Search the records for the string "系统协调者", then copy each line that has it.

============

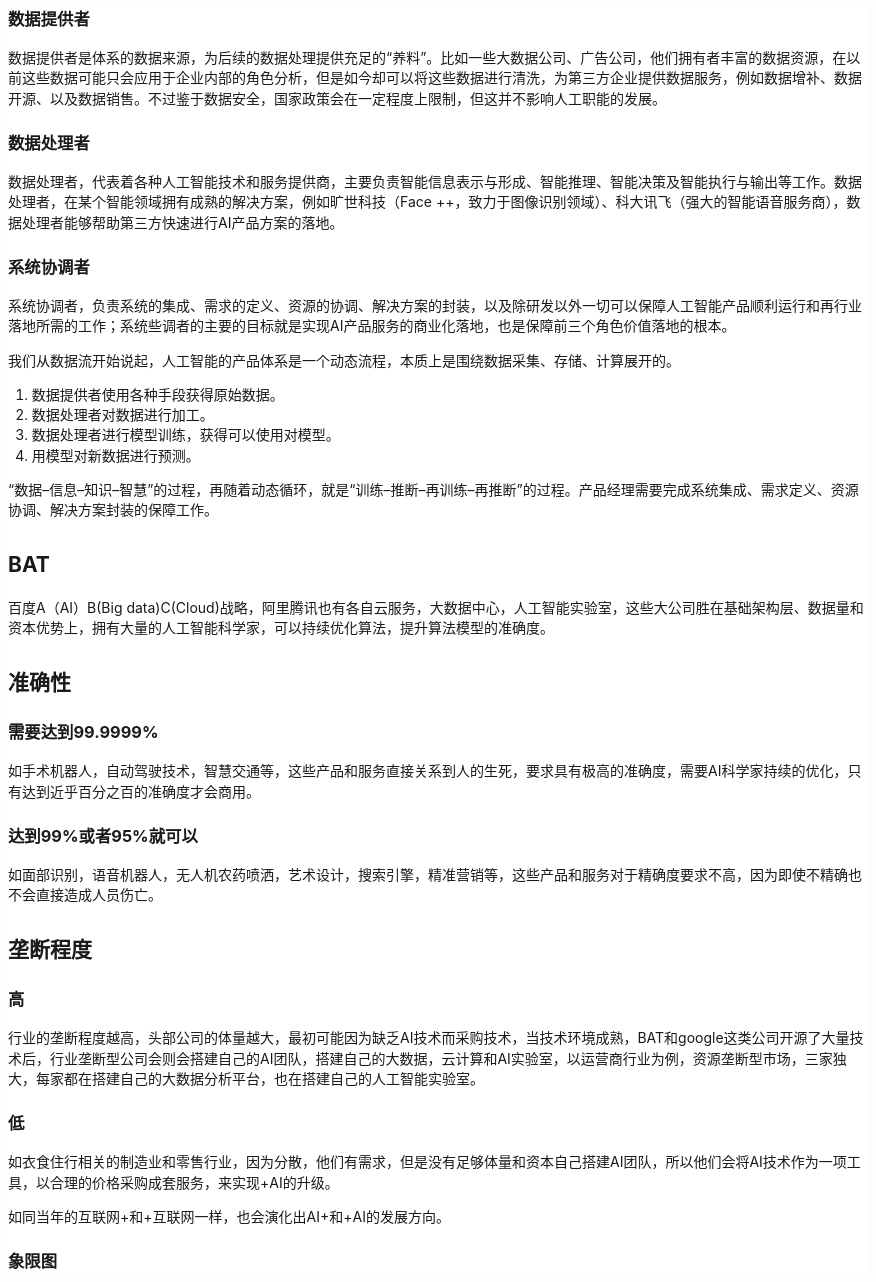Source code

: ### 数据提供者

数据提供者是体系的数据来源，为后续的数据处理提供充足的“养料”。比如一些大数据公司、广告公司，他们拥有者丰富的数据资源，在以前这些数据可能只会应用于企业内部的角色分析，但是如今却可以将这些数据进行清洗，为第三方企业提供数据服务，例如数据增补、数据开源、以及数据销售。不过鉴于数据安全，国家政策会在一定程度上限制，但这并不影响人工职能的发展。

### 数据处理者

数据处理者，代表着各种人工智能技术和服务提供商，主要负责智能信息表示与形成、智能推理、智能决策及智能执行与输出等工作。数据处理者，在某个智能领域拥有成熟的解决方案，例如旷世科技（Face ++，致力于图像识别领域）、科大讯飞（强大的智能语音服务商），数据处理者能够帮助第三方快速进行AI产品方案的落地。

### 系统协调者

系统协调者，负责系统的集成、需求的定义、资源的协调、解决方案的封装，以及除研发以外一切可以保障人工智能产品顺利运行和再行业落地所需的工作；系统些调者的主要的目标就是实现AI产品服务的商业化落地，也是保障前三个角色价值落地的根本。

我们从数据流开始说起，人工智能的产品体系是一个动态流程，本质上是围绕数据采集、存储、计算展开的。

1. 数据提供者使用各种手段获得原始数据。
1. 数据处理者对数据进行加工。
1. 数据处理者进行模型训练，获得可以使用对模型。
1. 用模型对新数据进行预测。

“数据–信息–知识–智慧”的过程，再随着动态循环，就是“训练–推断–再训练–再推断”的过程。产品经理需要完成系统集成、需求定义、资源协调、解决方案封装的保障工作。

## BAT

百度A（AI）B(Big data)C(Cloud)战略，阿里腾讯也有各自云服务，大数据中心，人工智能实验室，这些大公司胜在基础架构层、数据量和资本优势上，拥有大量的人工智能科学家，可以持续优化算法，提升算法模型的准确度。

## 准确性

### 需要达到99.9999%

如手术机器人，自动驾驶技术，智慧交通等，这些产品和服务直接关系到人的生死，要求具有极高的准确度，需要AI科学家持续的优化，只有达到近乎百分之百的准确度才会商用。

### 达到99%或者95%就可以

如面部识别，语音机器人，无人机农药喷洒，艺术设计，搜索引擎，精准营销等，这些产品和服务对于精确度要求不高，因为即使不精确也不会直接造成人员伤亡。

## 垄断程度

### 高

行业的垄断程度越高，头部公司的体量越大，最初可能因为缺乏AI技术而采购技术，当技术环境成熟，BAT和google这类公司开源了大量技术后，行业垄断型公司会则会搭建自己的AI团队，搭建自己的大数据，云计算和AI实验室，以运营商行业为例，资源垄断型市场，三家独大，每家都在搭建自己的大数据分析平台，也在搭建自己的人工智能实验室。

### 低

如衣食住行相关的制造业和零售行业，因为分散，他们有需求，但是没有足够体量和资本自己搭建AI团队，所以他们会将AI技术作为一项工具，以合理的价格采购成套服务，来实现+AI的升级。

如同当年的互联网+和+互联网一样，也会演化出AI+和+AI的发展方向。

### 象限图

============

Solution for this problem
### 系统协调者
系统协调者，负责系统的集成、需求的定义、资源的协调、解决方案的封装，以及除研发以外一切可以保障人工智能产品顺利运行和再行业落地所需的工作；系统些调者的主要的目标就是实现AI产品服务的商业化落地，也是保障前三个角色价值落地的根本。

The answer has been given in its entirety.